Well…. I have taken a break… a “Spring” break, from writing my blog.

I say “Spring” because Mother Nature is taking her time getting Old Man Winter into his hibernation. Sure, we’ve been teased with some ‘spring-like’ days, but the rainy, snowy, cold, wet days are not over. They seem to alternate, these ‘spring’ and ‘winter’ days.

I took a break when my husband and I took off for a trip to the Oregon Coast. We began our second honeymoon on our six-month wedding anniversary. Yes, we already had our second honeymoon, even though we’ve only been married six months. Where is it written that we wait and wait and wait for our second honeymoon? Nowhere, that we know of. Besides, we don’t have to pay attention to such a rule anyway.

We had made reservations to stay one night in Portland, then head to Seaside and Cannon Beach, then to Astoria to tour the northern coast, on to Vancouver and Camas, then back home. Just us. A lovely way to celebrate our marriage.

— REQUIRED TASKS —
[A] In the blog post about the Oregon Coast trip, when did the couple begin their second honeymoon?
[B] Pick up the blog post about the Oregon Coast trip after its last sentence and keep writing it.

— DATA TO EXAMINE —

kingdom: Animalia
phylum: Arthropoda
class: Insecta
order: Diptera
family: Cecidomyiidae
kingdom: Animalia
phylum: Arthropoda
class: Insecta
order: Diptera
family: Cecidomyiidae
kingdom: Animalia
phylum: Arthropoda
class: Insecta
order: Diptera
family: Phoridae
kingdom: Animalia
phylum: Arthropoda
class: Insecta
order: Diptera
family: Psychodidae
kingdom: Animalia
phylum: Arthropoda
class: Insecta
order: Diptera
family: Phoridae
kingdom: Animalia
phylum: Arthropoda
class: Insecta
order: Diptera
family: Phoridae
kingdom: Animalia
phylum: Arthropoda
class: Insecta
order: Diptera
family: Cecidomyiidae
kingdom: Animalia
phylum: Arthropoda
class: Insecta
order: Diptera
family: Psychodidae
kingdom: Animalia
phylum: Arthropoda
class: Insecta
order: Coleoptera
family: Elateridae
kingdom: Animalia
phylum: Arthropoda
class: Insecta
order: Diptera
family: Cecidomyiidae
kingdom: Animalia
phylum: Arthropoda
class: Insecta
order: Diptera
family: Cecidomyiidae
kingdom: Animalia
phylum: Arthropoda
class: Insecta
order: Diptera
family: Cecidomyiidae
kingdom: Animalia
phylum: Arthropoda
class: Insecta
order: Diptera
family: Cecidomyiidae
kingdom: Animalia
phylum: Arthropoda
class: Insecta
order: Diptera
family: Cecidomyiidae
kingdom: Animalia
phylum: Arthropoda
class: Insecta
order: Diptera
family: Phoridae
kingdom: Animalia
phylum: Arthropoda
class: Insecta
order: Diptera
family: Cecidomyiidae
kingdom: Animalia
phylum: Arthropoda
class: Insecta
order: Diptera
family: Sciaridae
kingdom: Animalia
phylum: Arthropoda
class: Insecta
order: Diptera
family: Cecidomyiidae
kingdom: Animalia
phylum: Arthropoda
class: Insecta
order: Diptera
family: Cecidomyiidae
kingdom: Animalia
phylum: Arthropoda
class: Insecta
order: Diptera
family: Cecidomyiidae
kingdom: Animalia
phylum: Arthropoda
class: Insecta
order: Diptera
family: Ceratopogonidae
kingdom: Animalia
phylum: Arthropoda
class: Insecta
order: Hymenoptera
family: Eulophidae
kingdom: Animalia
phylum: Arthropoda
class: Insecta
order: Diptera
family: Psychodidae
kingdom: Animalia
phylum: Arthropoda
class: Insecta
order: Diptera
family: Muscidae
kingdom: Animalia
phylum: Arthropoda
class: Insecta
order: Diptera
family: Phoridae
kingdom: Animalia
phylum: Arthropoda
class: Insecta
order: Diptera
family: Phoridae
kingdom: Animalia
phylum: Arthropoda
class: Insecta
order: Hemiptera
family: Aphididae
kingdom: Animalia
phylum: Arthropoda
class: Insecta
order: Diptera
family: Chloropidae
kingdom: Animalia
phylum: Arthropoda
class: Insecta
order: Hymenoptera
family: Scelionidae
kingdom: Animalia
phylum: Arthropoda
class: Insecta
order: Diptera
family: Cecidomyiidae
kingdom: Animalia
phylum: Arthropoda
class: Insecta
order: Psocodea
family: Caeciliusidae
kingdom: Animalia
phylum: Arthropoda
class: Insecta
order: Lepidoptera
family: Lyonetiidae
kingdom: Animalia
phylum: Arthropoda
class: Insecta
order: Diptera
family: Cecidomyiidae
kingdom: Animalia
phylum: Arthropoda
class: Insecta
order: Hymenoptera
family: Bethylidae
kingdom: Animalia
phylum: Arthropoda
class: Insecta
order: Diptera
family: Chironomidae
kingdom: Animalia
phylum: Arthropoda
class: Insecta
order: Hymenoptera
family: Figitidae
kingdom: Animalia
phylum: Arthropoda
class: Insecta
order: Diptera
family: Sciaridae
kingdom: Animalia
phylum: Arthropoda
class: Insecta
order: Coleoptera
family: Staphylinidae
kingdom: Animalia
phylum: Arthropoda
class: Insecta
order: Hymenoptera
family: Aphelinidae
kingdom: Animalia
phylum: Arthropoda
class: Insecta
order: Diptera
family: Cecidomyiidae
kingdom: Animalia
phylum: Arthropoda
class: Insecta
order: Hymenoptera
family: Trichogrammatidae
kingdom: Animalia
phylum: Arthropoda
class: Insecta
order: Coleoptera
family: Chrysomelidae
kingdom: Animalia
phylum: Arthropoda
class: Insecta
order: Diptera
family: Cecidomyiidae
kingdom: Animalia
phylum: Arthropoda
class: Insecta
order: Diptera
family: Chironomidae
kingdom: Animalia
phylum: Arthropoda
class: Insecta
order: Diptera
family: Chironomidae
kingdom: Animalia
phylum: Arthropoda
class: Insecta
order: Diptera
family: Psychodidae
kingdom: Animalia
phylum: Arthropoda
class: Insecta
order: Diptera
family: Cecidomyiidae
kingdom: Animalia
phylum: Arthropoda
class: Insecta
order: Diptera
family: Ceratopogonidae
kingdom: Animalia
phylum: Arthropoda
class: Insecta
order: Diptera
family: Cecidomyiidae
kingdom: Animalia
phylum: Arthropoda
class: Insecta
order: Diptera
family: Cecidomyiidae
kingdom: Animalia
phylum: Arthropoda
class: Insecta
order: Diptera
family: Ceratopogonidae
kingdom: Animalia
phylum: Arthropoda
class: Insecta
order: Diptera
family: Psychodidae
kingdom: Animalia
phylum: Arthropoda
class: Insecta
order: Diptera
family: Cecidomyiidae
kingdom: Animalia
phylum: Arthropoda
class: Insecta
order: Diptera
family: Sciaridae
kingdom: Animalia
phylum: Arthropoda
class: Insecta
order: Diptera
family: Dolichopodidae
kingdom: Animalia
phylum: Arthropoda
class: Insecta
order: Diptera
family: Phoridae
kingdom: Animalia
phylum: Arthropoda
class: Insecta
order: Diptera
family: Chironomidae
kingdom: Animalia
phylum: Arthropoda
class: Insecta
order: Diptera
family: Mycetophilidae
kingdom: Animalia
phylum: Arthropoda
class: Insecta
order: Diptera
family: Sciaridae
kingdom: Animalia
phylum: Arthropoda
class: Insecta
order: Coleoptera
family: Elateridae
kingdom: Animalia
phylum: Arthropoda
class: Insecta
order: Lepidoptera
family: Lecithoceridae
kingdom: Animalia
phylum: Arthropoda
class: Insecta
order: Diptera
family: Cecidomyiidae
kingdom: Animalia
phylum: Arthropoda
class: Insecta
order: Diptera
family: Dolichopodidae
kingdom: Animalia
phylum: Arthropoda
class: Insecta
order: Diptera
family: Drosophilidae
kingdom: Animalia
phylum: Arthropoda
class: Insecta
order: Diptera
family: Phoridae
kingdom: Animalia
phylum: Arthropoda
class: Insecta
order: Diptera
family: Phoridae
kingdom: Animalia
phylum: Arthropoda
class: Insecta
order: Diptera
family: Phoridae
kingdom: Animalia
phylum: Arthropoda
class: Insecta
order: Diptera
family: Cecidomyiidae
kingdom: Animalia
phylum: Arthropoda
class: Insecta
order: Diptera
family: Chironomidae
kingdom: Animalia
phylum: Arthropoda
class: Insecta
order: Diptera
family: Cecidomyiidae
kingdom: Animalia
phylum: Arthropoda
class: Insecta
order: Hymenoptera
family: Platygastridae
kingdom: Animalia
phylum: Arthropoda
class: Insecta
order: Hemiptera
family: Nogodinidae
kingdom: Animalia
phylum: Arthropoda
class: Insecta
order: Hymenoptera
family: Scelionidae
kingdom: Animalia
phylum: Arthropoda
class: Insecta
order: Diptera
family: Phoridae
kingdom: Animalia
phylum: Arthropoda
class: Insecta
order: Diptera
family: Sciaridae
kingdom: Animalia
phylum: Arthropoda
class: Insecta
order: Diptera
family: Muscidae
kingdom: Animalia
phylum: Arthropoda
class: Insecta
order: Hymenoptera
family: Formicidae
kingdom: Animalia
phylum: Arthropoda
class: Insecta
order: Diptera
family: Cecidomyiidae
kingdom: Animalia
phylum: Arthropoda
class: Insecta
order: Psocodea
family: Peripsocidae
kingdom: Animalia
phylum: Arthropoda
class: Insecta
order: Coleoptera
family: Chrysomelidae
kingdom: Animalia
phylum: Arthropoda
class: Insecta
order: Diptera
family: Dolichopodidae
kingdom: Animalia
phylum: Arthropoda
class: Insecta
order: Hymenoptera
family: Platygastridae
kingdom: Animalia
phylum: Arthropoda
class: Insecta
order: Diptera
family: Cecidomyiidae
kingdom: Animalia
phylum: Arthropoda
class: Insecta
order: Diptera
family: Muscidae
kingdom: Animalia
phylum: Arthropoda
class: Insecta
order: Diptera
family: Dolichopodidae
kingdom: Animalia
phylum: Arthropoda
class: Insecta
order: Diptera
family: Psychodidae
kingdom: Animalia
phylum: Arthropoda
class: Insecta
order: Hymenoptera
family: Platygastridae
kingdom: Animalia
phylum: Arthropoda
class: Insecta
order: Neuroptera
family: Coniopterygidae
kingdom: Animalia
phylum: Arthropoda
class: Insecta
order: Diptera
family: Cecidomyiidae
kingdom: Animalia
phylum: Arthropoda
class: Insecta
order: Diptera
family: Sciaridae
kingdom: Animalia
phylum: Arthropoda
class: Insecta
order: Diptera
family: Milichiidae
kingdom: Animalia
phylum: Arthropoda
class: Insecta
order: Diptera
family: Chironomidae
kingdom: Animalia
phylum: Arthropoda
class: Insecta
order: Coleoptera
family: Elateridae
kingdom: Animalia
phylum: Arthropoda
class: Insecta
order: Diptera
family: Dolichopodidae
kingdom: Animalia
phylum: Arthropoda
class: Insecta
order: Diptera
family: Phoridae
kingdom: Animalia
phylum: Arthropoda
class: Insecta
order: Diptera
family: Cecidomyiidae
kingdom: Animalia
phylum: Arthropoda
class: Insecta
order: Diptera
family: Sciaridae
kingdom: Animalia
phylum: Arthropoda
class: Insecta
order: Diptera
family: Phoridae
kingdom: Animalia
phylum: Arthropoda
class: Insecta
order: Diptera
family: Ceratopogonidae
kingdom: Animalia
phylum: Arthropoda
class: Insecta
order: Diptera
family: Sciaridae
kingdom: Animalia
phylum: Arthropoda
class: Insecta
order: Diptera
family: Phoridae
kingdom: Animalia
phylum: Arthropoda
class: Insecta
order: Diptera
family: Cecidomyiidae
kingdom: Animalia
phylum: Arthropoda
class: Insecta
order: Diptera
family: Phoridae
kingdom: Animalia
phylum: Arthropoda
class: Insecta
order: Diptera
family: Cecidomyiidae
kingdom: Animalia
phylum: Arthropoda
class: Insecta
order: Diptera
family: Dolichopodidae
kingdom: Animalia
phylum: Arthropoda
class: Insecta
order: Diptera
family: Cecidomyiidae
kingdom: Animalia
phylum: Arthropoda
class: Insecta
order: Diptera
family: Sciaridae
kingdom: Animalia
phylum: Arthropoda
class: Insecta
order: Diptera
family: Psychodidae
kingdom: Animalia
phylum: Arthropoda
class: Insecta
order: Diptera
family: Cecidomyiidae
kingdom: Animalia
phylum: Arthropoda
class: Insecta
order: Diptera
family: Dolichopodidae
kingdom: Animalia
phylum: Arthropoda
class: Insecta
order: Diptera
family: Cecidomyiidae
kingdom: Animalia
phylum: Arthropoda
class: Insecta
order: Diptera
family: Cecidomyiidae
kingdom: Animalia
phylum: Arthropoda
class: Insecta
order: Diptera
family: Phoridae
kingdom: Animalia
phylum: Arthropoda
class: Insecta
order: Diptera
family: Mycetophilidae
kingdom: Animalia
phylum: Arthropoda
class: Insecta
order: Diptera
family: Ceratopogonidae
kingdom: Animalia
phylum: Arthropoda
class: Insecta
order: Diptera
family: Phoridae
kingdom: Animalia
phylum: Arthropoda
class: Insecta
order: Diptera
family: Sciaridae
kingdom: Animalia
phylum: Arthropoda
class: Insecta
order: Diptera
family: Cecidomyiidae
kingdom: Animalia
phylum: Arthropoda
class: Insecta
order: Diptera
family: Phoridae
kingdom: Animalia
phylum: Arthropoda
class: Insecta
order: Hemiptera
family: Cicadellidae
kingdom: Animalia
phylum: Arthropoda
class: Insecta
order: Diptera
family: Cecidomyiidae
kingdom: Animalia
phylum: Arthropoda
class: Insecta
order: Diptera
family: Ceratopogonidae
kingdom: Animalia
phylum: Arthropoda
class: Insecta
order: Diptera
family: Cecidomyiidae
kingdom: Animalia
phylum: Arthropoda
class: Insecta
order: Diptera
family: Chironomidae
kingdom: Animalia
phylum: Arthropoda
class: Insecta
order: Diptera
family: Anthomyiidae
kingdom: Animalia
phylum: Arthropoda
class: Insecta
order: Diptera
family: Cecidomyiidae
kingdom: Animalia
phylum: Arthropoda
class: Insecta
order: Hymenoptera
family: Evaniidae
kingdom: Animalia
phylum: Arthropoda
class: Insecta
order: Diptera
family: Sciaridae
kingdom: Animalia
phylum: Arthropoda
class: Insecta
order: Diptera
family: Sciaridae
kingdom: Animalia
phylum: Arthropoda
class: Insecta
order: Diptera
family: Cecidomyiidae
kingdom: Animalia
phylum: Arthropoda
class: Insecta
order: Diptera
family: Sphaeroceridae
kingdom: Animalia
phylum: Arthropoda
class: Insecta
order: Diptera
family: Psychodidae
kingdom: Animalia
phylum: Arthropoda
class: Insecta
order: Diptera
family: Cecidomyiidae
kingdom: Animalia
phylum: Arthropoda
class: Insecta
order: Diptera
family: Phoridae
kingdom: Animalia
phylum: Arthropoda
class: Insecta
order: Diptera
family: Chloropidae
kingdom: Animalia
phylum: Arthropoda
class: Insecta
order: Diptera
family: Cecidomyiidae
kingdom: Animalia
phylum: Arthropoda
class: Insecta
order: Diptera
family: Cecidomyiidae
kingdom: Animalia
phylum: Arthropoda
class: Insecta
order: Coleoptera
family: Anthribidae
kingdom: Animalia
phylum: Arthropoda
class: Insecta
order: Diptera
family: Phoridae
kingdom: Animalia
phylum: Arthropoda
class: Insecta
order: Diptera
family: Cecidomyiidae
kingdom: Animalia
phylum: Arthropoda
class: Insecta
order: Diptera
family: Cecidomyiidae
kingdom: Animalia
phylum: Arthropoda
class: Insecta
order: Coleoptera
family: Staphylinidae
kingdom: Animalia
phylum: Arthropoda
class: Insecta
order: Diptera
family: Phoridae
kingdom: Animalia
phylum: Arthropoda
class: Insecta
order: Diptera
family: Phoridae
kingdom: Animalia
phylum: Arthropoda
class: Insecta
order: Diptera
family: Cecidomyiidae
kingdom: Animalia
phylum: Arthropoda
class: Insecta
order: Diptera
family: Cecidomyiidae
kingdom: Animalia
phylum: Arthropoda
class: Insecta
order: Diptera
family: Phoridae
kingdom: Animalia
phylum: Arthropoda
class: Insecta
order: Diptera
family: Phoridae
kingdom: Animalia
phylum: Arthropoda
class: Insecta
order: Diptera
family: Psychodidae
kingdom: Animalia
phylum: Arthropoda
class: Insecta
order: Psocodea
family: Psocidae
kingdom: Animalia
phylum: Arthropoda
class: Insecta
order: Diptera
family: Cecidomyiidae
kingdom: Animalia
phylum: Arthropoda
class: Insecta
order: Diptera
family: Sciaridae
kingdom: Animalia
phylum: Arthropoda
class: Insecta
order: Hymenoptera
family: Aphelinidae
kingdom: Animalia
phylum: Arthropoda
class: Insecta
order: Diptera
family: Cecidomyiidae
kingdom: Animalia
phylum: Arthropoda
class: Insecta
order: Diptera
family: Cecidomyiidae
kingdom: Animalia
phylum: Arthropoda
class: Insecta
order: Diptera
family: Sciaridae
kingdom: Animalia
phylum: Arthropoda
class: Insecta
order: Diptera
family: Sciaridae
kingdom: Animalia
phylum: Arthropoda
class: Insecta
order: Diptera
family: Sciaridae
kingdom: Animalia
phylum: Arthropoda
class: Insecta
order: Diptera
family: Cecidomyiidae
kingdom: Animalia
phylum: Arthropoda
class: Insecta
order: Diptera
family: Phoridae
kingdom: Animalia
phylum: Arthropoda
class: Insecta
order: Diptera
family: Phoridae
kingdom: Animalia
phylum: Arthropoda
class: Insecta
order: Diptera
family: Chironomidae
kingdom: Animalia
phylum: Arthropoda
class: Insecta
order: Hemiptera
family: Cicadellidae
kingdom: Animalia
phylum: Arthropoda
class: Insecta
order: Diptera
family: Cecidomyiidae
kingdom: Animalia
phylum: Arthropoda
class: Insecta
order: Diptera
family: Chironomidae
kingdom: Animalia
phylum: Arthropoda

— RESULTS BY TASK —
[A] On their six-month wedding anniversary.

[B]
Weather made our trip even more interesting. Seems like Mother Nature and Old Man Winter had conspired to offer up some variety for us. Again alternating from Spring to Winter and back again. Over and over and over.

However, Jeff and I took this all in stride…. just as my Mom would have. This is Oregon, this was the middle of March… the midst of the end of Winter and the beginning of Spring. We had no control over the weather… but we did have control of if we’d let the alternating seasons dampen our spirits. We chose to thoroughly enjoy our trip no matter what.

For our positive perseverance we were treated to some glorious weather… each type enhancing the scenery and the memories we were making of our second honeymoon. Our “Spring” break.